My Aunt was dying a terrible death from cancer and her daughter in law, a pioneer, highly respected and adored by the congregation and elder husband were to do most of the running about and helping of her. To be honest, her husband was very good but his wife was another matter all together. A lot of people were pitching in to help my Aunt have her last days at home but a few very unpleasant incidents had happened while the Aunt was on her own with her daughter in law. She had been at home from the hospital for a couple of weeks and was clearly at the end of her life and the daughter in law decides that it's all getting too much for her so we all offer to take the majority of the load off her. I'd been told that the daughter in law had been complaining bitterly to every sister who would listen about how selfish my Aunt was and if she was in that situation she would just go into a hospice and never burden anyone!

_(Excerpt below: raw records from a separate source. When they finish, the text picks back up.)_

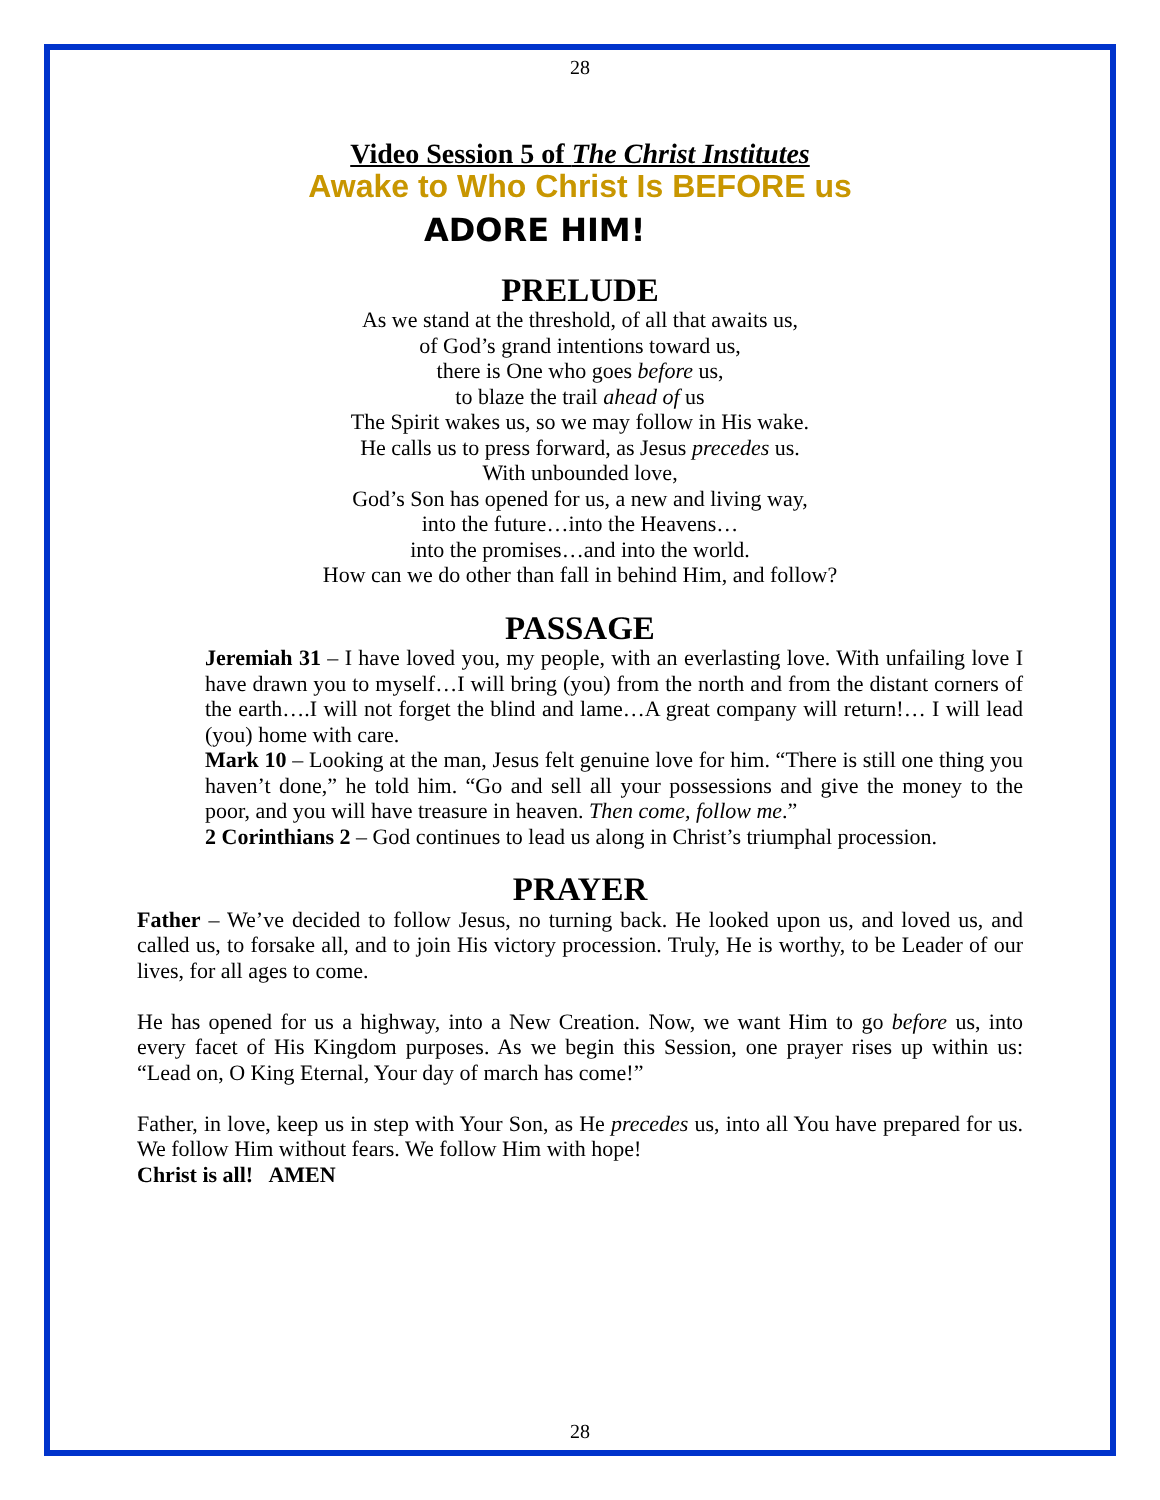28
Video Session 5 of The Christ Institutes
Awake to Who Christ Is BEFORE us
ADORE HIM!
PRELUDE
As we stand at the threshold, of all that awaits us,
of God’s grand intentions toward us,
there is One who goes before us,
to blaze the trail ahead of us
The Spirit wakes us, so we may follow in His wake.
He calls us to press forward, as Jesus precedes us.
With unbounded love,
God’s Son has opened for us, a new and living way,
into the future…into the Heavens…
into the promises…and into the world.
How can we do other than fall in behind Him, and follow?
PASSAGE
Jeremiah 31 – I have loved you, my people, with an everlasting love. With unfailing love I have drawn you to myself…I will bring (you) from the north and from the distant corners of the earth….I will not forget the blind and lame…A great company will return!… I will lead (you) home with care.
Mark 10 – Looking at the man, Jesus felt genuine love for him. “There is still one thing you haven’t done,” he told him. “Go and sell all your possessions and give the money to the poor, and you will have treasure in heaven. Then come, follow me.”
2 Corinthians 2 – God continues to lead us along in Christ’s triumphal procession.
PRAYER
Father – We’ve decided to follow Jesus, no turning back. He looked upon us, and loved us, and called us, to forsake all, and to join His victory procession. Truly, He is worthy, to be Leader of our lives, for all ages to come.
He has opened for us a highway, into a New Creation. Now, we want Him to go before us, into every facet of His Kingdom purposes. As we begin this Session, one prayer rises up within us: “Lead on, O King Eternal, Your day of march has come!”
Father, in love, keep us in step with Your Son, as He precedes us, into all You have prepared for us. We follow Him without fears. We follow Him with hope!
Christ is all! AMEN
28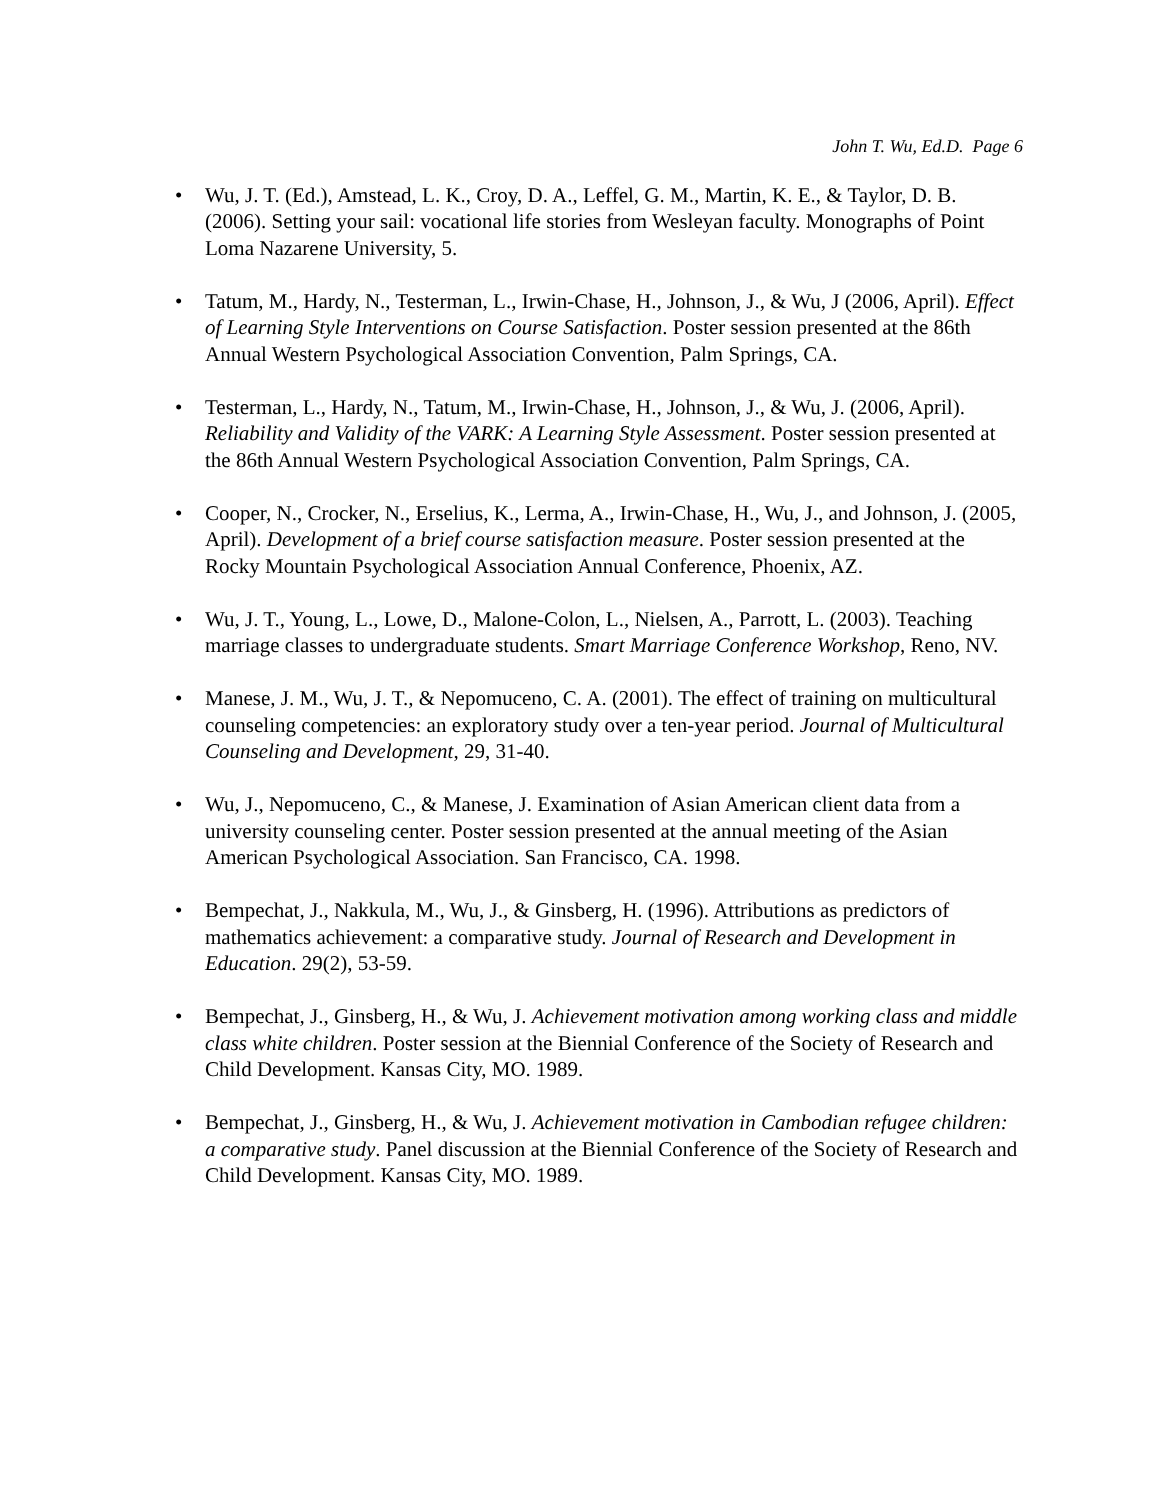John T. Wu, Ed.D. Page 6
• Wu, J. T. (Ed.), Amstead, L. K., Croy, D. A., Leffel, G. M., Martin, K. E., & Taylor, D. B. (2006). Setting your sail: vocational life stories from Wesleyan faculty. Monographs of Point Loma Nazarene University, 5.
• Tatum, M., Hardy, N., Testerman, L., Irwin-Chase, H., Johnson, J., & Wu, J (2006, April). Effect of Learning Style Interventions on Course Satisfaction. Poster session presented at the 86th Annual Western Psychological Association Convention, Palm Springs, CA.
• Testerman, L., Hardy, N., Tatum, M., Irwin-Chase, H., Johnson, J., & Wu, J. (2006, April). Reliability and Validity of the VARK: A Learning Style Assessment. Poster session presented at the 86th Annual Western Psychological Association Convention, Palm Springs, CA.
• Cooper, N., Crocker, N., Erselius, K., Lerma, A., Irwin-Chase, H., Wu, J., and Johnson, J. (2005, April). Development of a brief course satisfaction measure. Poster session presented at the Rocky Mountain Psychological Association Annual Conference, Phoenix, AZ.
• Wu, J. T., Young, L., Lowe, D., Malone-Colon, L., Nielsen, A., Parrott, L. (2003). Teaching marriage classes to undergraduate students. Smart Marriage Conference Workshop, Reno, NV.
• Manese, J. M., Wu, J. T., & Nepomuceno, C. A. (2001). The effect of training on multicultural counseling competencies: an exploratory study over a ten-year period. Journal of Multicultural Counseling and Development, 29, 31-40.
• Wu, J., Nepomuceno, C., & Manese, J. Examination of Asian American client data from a university counseling center. Poster session presented at the annual meeting of the Asian American Psychological Association. San Francisco, CA. 1998.
• Bempechat, J., Nakkula, M., Wu, J., & Ginsberg, H. (1996). Attributions as predictors of mathematics achievement: a comparative study. Journal of Research and Development in Education. 29(2), 53-59.
• Bempechat, J., Ginsberg, H., & Wu, J. Achievement motivation among working class and middle class white children. Poster session at the Biennial Conference of the Society of Research and Child Development. Kansas City, MO. 1989.
• Bempechat, J., Ginsberg, H., & Wu, J. Achievement motivation in Cambodian refugee children: a comparative study. Panel discussion at the Biennial Conference of the Society of Research and Child Development. Kansas City, MO. 1989.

Then one morning I arrived to take over the caring shift. I had the key and so went in and found my Aunt sitting in a cold room in her wheel chair, it was November , shaking a crying desperately. I couldn't make any sense of what she was saying. Then the daughter in law came rushing down the stairs and called me out of the room. Bear in mind that this woman is a pioneer and pillar of the JW community. She told me that I was not under any circumstances to give my Aunt any comfort because she was acting like a spoiled child wanting to die at home and putting her and the other relatives to so much inconvenience. Aunty was going into respite care as after two weeks of caring for her at home 'SHE" needed a break. I said nothing. I went in to see my Aunt, comforted her, put the fire on, and promised her that she was going to a hospice over all our dead bodies!!
She died terribly a week later. But I was enlightened.
The daughter in law's reasoning was that all she wanted to do was pioneer and serve her god Jehovah and not be wasting her time taking care of her mother in law. She was frustrated and needed to be out there saving people.
Well she certainly didn't need to be out there saving people because she managed it at my Aunt's. She blooming well saved me. She saved me from any more JW policy, lies and non sense. I'm afraid real love is something that does exist among some JW's but it is a rare and a very, very beautiful thing when you find it. My cousin still moves me to tears how she tried to help her mother. But this was family love, another thing all together.
I was a witness for 40 years and I'm afraid I know too much. Jehovah is not with them it is just terrible fear that drives them. So perhaps I should be sorry for the daughter in law. Perhaps she thought she was losing points for getting into the new system but she certainly opened my eyes...WIDE!